• [INSTRUCTIONS TO FOLLOW]
Put the text lines from all the rows below into a JSON list of strings, one string per line, leaving out blank lines and the pictures.

• [RECORDS SHOWN]
▼▼▼

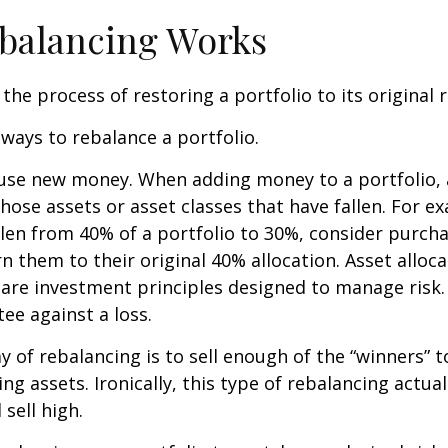
balancing Works
the process of restoring a portfolio to its original ri
ways to rebalance a portfolio.
o use new money. When adding money to a portfolio, 
hose assets or asset classes that have fallen. For ex
len from 40% of a portfolio to 30%, consider purch
n them to their original 40% allocation. Asset alloc
n are investment principles designed to manage risk
ee against a loss.
 of rebalancing is to sell enough of the “winners” 
g assets. Ironically, this type of rebalancing actual
sell high.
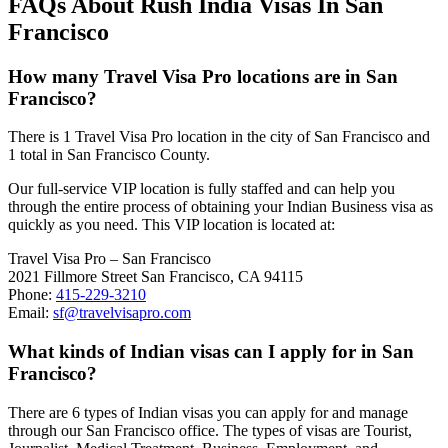
FAQs About Rush India Visas In San
Francisco
How many Travel Visa Pro locations are in San
Francisco?
There is 1 Travel Visa Pro location in the city of San Francisco and
1 total in San Francisco County.
Our full-service VIP location is fully staffed and can help you
through the entire process of obtaining your Indian Business visa as
quickly as you need. This VIP location is located at:
Travel Visa Pro – San Francisco
2021 Fillmore Street San Francisco, CA 94115
Phone:
415-229-3210
Email:
sf@travelvisapro.com
What kinds of Indian visas can I apply for in San
Francisco?
There are 6 types of Indian visas you can apply for and manage
through our San Francisco office. The types of visas are Tourist,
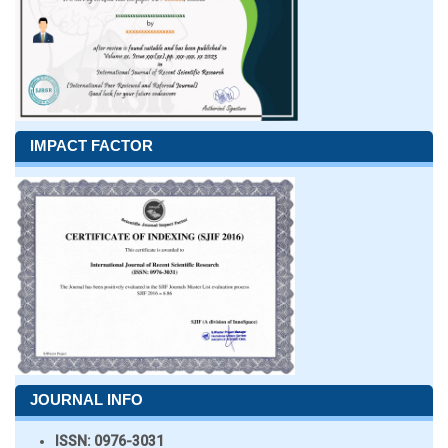
IMPACT FACTOR
JOURNAL INFO
ISSN:
0976-3031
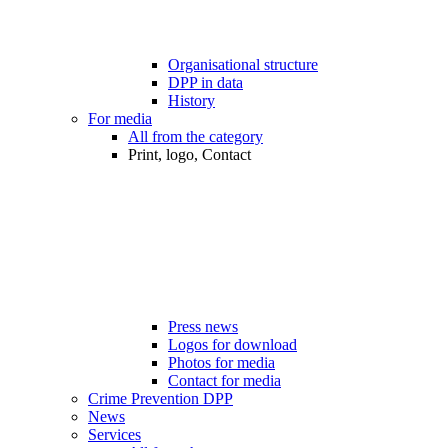
Organisational structure
DPP in data
History
For media
All from the category
Print, logo, Contact
Press news
Logos for download
Photos for media
Contact for media
Crime Prevention DPP
News
Services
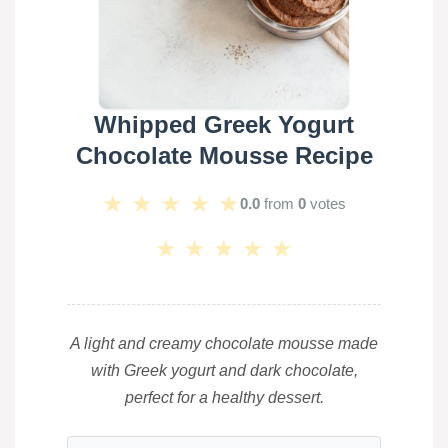
Whipped Greek Yogurt
Chocolate Mousse Recipe
★
★
★
★
★
0.0
from
0
votes
★
★
★
★
★
A light and creamy chocolate mousse made
with Greek yogurt and dark chocolate,
perfect for a healthy dessert.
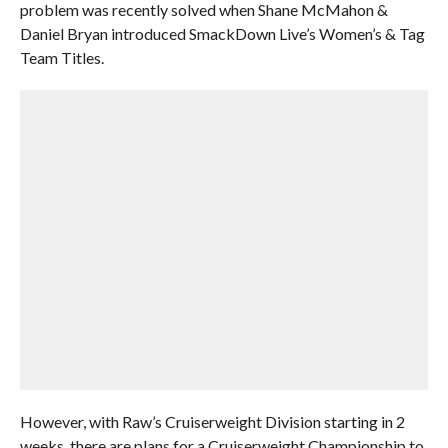
problem was recently solved when Shane McMahon &
Daniel Bryan introduced SmackDown Live’s Women’s & Tag
Team Titles.
However, with Raw’s Cruiserweight Division starting in 2
weeks, there are plans for a Cruiserweight Championship to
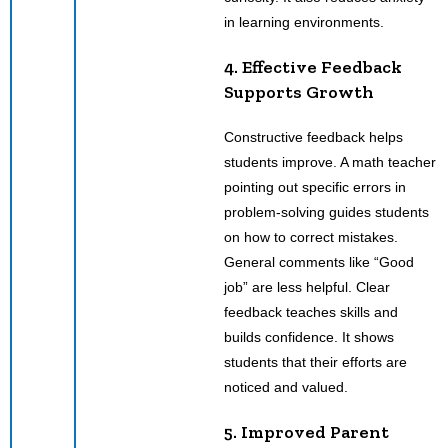
in learning environments.
4. Effective Feedback
Supports Growth
Constructive feedback helps
students improve. A math teacher
pointing out specific errors in
problem-solving guides students
on how to correct mistakes.
General comments like “Good
job” are less helpful. Clear
feedback teaches skills and
builds confidence. It shows
students that their efforts are
noticed and valued.
5. Improved Parent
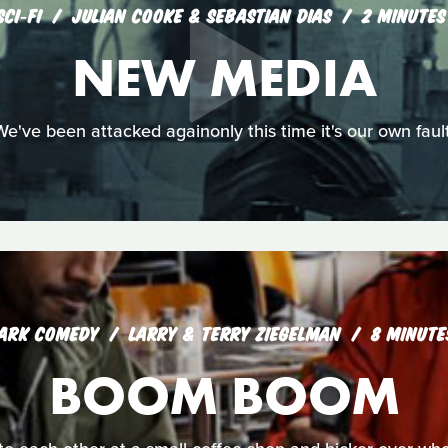
SCI‑FI
JULIAN COOKE & SEBASTIAN DIAS
2 MINUTES
NEW MEDIA
We've been attacked againonly this time it's our own fault
ARK COMEDY
LARRY & TERRY ZIEGELMAN
8 MINUTE
BOOM BOOM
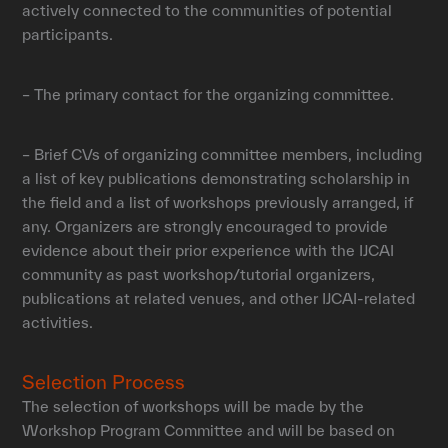
actively connected to the communities of potential
participants.
– The primary contact for the organizing committee.
– Brief CVs of organizing committee members, including
a list of key publications demonstrating scholarship in
the field and a list of workshops previously arranged, if
any. Organizers are strongly encouraged to provide
evidence about their prior experience with the IJCAI
community as past workshop/tutorial organizers,
publications at related venues, and other IJCAI-related
activities.
Selection Process
The selection of workshops will be made by the
Workshop Program Committee and will be based on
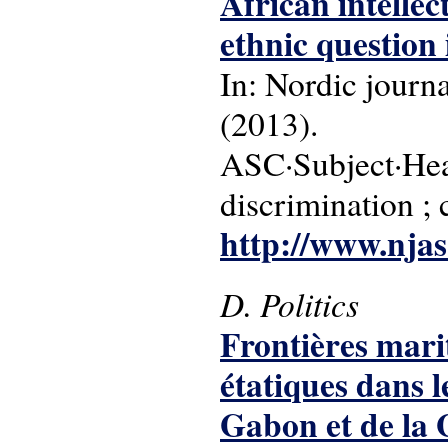
African intellec
ethnic question 
In: Nordic journa
(2013).
ASC·Subject·Head
discrimination ; 
http://www.njas.
D. Politics
Frontières mari
étatiques dans 
Gabon et de la 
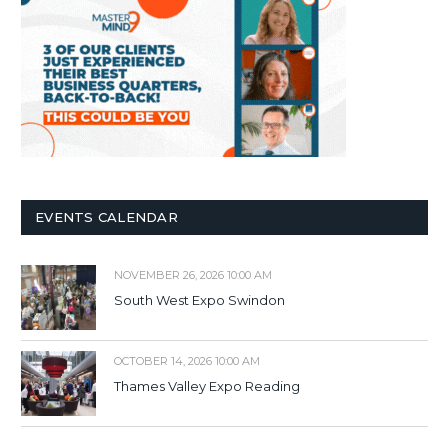
EVENTS CALENDAR
NOVEMBER 26, 2026 10:00 AM
South West Expo Swindon
OCTOBER 14, 2026 10:00 AM
Thames Valley Expo Reading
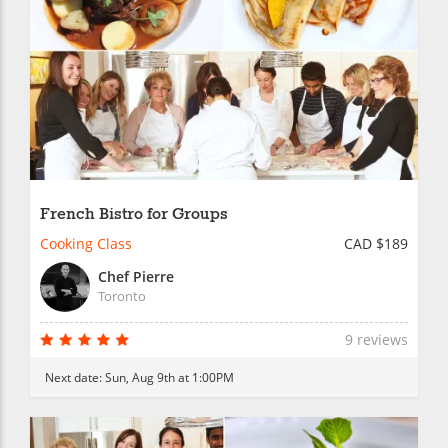
French Bistro for Groups
Cooking Class
CAD $189
Chef Pierre
Toronto
9 reviews
Next date:
Sun, Aug 9th at 1:00PM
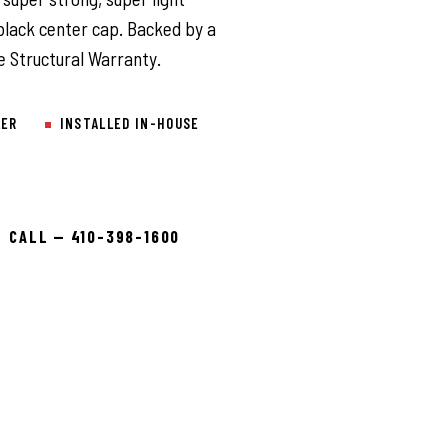
black center cap. Backed by a
e Structural Warranty.
LER
INSTALLED IN-HOUSE
CALL — 410-398-1600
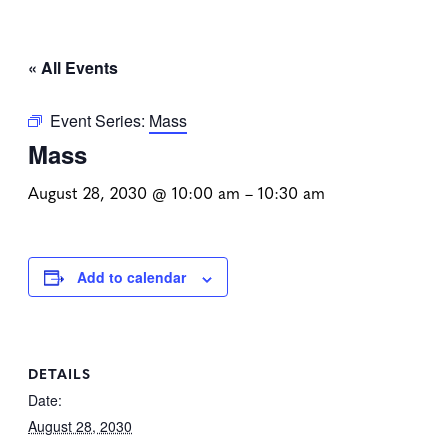
« All Events
Event Series:
Mass
Mass
August 28, 2030 @ 10:00 am
–
10:30 am
Add to calendar
DETAILS
Date:
August 28, 2030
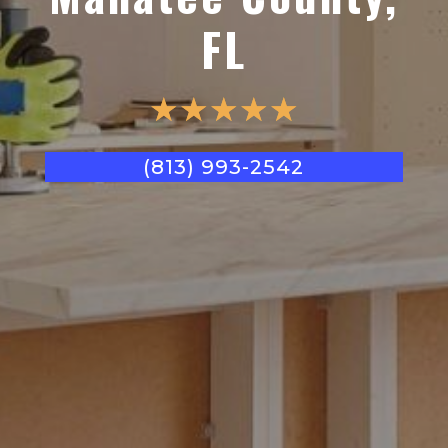
FL
☆
☆
☆
☆
☆
(813) 993-2542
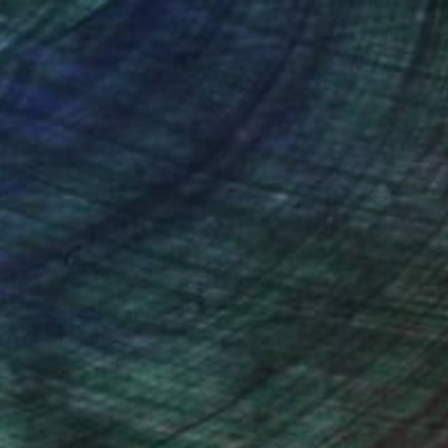
nteed
Support Emerging Artists
ction
We pay our artists more
ou to
on every sale than other
ce.
galleries.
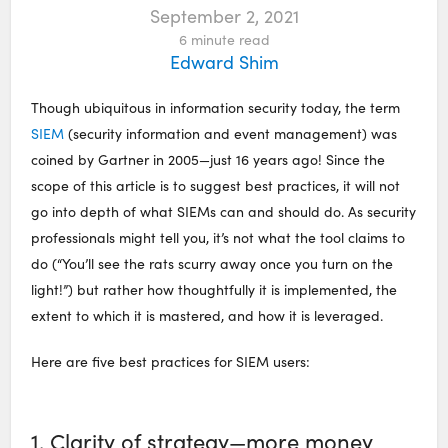
September 2, 2021
6
minute read
Edward Shim
Though ubiquitous in information security today, the term
SIEM
(security information and event management) was
coined by Gartner in 2005—just 16 years ago! Since the
scope of this article is to suggest best practices, it will not
go into depth of what SIEMs can and should do. As security
professionals might tell you, it’s not what the tool claims to
do (“You’ll see the rats scurry away once you turn on the
light!”) but rather how thoughtfully it is implemented, the
extent to which it is mastered, and how it is leveraged.
Here are five best practices for SIEM users:
1. Clarity of strategy—more money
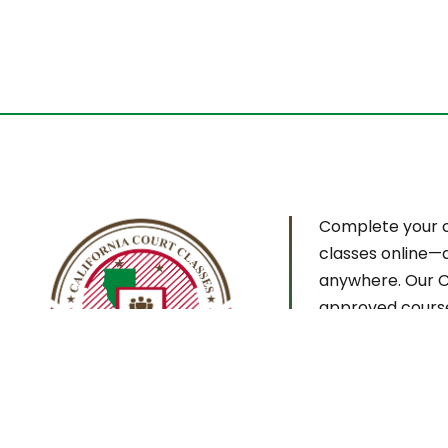
Complete your 
classes online—
anywhere. Our C
approved cours
designed for co
confidentiality, 
certificate deliv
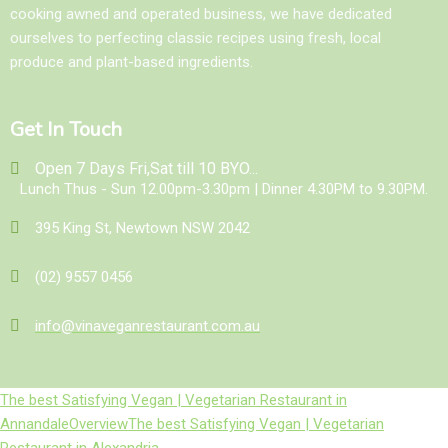
cooking awned and operated business, we have dedicated
ourselves to perfecting classic recipes using fresh, local
produce and plant-based ingredients.
Get In Touch
Open 7 Days Fri,Sat till 10 BYO...
Lunch Thus - Sun 12.00pm-3.30pm | Dinner 4.30PM to 9.30PM.
395 King St, Newtown NSW 2042
(02) 9557 0456
info@vinaveganrestaurant.com.au
The best Satisfying Vegan | Vegetarian Restaurant in
Annandale
Overview
The best Satisfying Vegan | Vegetarian
Restaurant in Alexandria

▲▲▲

• [RESULT OF THIS TASK]
[
  "balancing Works",
  "the process of restoring a portfolio to its original ri",
  "ways to rebalance a portfolio.",
  "o use new money. When adding money to a portfolio, ",
  "hose assets or asset classes that have fallen. For ex",
  "len from 40% of a portfolio to 30%, consider purch",
  "n them to their original 40% allocation. Asset alloc",
  "n are investment principles designed to manage risk",
  "ee against a loss.",
  " of rebalancing is to sell enough of the “winners” ",
  "g assets. Ironically, this type of rebalancing actual",
  "sell high.",
  "FAQs About Rush India Visas In San",
  "Francisco",
  "How many Travel Visa Pro locations are in San",
  "Francisco?",
  "There is 1 Travel Visa Pro location in the city of San Francisco and",
  "1 total in San Francisco County.",
  "Our full-service VIP location is fully staffed and can help you",
  "through the entire process of obtaining your Indian Business visa as",
  "quickly as you need. This VIP location is located at:",
  "Travel Visa Pro – San Francisco",
  "2021 Fillmore Street San Francisco, CA 94115",
  "Phone:",
  "415-229-3210",
  "Email:",
  "sf@travelvisapro.com",
  "What kinds of Indian visas can I apply for in San",
  "Francisco?",
  "There are 6 types of Indian visas you can apply for and manage",
  "through our San Francisco office. The types of visas are Tourist,",
  "IMPACT FACTOR",
  "JOURNAL INFO",
  "ISSN:",
  "0976-3031",
  "Organisational structure",
  "DPP in data",
  "History",
  "For media",
  "All from the category",
  "Print, logo, Contact",
  "Press news",
  "Logos for download",
  "Photos for media",
  "Contact for media",
  "Crime Prevention DPP",
  "News",
  "Services",
  "Whipped Greek Yogurt",
  "Chocolate Mousse Recipe",
  "★",
  "★",
  "★",
  "★",
  "★",
  "0.0",
  "from",
  "0",
  "votes",
  "★",
  "★",
  "★",
  "★",
  "★",
  "A light and creamy chocolate mousse made",
  "with Greek yogurt and dark chocolate,",
  "perfect for a healthy dessert.",
  "problem was recently solved when Shane McMahon &",
  "Daniel Bryan introduced SmackDown Live’s Women’s & Tag",
  "Team Titles.",
  "However, with Raw’s Cruiserweight Division starting in 2",
  "weeks, there are plans for a Cruiserweight Championship to",
  "in learning environments.",
  "4. Effective Feedback",
  "Supports Growth",
  "Constructive feedback helps",
  "students improve. A math teacher",
  "pointing out specific errors in",
  "problem-solving guides students",
  "on how to correct mistakes.",
  "General comments like “Good",
  "job” are less helpful. Clear",
  "feedback teaches skills and",
  "builds confidence. It shows",
  "students that their efforts are",
  "noticed and valued.",
  "5. Improved Parent",
  "SCI‑FI",
  "JULIAN COOKE & SEBASTIAN DIAS",
  "2 MINUTES",
  "NEW MEDIA",
  "We've been attacked againonly this time it's our own fault",
  "ARK COMEDY",
  "LARRY & TERRY ZIEGELMAN",
  "8 MINUTE",
  "BOOM BOOM",
  "actively connected to the communities of potential",
  "participants.",
  "– The primary contact for the organizing committee.",
  "– Brief CVs of organizing committee members, including",
  "a list of key publications demonstrating scholarship in",
  "the field and a list of workshops previously arranged, if",
  "any. Organizers are strongly encouraged to provide",
  "evidence about their prior experience with the IJCAI",
  "community as past workshop/tutorial organizers,",
  "publications at related venues, and other IJCAI-related",
  "activities.",
  "Selection Process",
  "The selection of workshops will be made by the",
  "Workshop Program Committee and will be based on",
  "African intellec",
  "ethnic question ",
  "In: Nordic journa",
  "(2013).",
  "ASC·Subject·Head",
  "discrimination ; ",
  "http://www.njas.",
  "D. Politics",
  "Frontières mari",
  "étatiques dans ",
  "Gabon et de la ",
  "EVENTS CALENDAR",
  "NOVEMBER 26, 2026 10:00 AM",
  "South West Expo Swindon",
  "OCTOBER 14, 2026 10:00 AM",
  "Thames Valley Expo Reading",
  "French Bistro for Groups",
  "Cooking Class",
  "CAD $189",
  "Chef Pierre",
  "Toronto",
  "9 reviews",
  "Next date:",
  "Sun, Aug 9th at 1:00PM",
  "black center cap. Backed by a",
  "e Structural Warranty.",
  "LER",
  "INSTALLED IN-HOUSE",
  "CALL — 410-398-1600",
  "« All Events",
  "Event Series:",
  "Mass",
  "Mass",
  "August 28, 2030 @ 10:00 am",
  "–",
  "10:30 am",
  "Add to calendar",
  "DETAILS",
  "Date:",
  "August 28, 2030",
  "FL",
  "☆",
  "☆",
  "☆",
  "☆",
  "☆",
  "(813) 993-2542",
  "nteed",
  "Support Emerging Artists",
  "ction",
  "We pay our artists more",
  "ou to",
  "on every sale than other",
  "ce.",
  "galleries.",
  "September 2, 2021",
  "6",
  "minute read",
  "Edward Shim",
  "Though ubiquitous in information security today, the term",
  "SIEM",
  "(security information and event management) was",
  "coined by Gartner in 2005—just 16 years ago! Since the",
  "scope of this article is to suggest best practices, it will not",
  "go into depth of what SIEMs can and should do. As security",
  "professionals might tell you, it’s not what the tool claims to",
  "do (“You’ll see the rats scurry away once you turn on the",
  "light!”) but rather how thoughtfully it is implemented, the",
  "extent to which it is mastered, and how it is leveraged.",
  "Here are five best practices for SIEM users:",
  "1. Clarity of strategy—more money",
  "Complete your ",
  "classes online—",
  "anywhere. Our C",
  "approved cours",
  "designed for co",
  "confidentiality, ",
  "certificate deliv",
  "cooking awned and operated business, we have dedicated",
  "ourselves to perfecting classic recipes using fresh, local",
  "produce and plant-based ingredients.",
  "Get In Touch",
  "Open 7 Days Fri,Sat till 10 BYO...",
  "Lunch Thus - Sun 12.00pm-3.30pm | Dinner 4.30PM to 9.30PM.",
  "395 King St, Newtown NSW 2042",
  "(02) 9557 0456",
  "info@vinaveganrestaurant.com.au",
  "The best Satisfying Vegan | Vegetarian Restaurant in",
  "Annandale",
  "Overview",
  "The best Satisfying Vegan | Vegetarian",
  "Restaurant in Alexandria"
]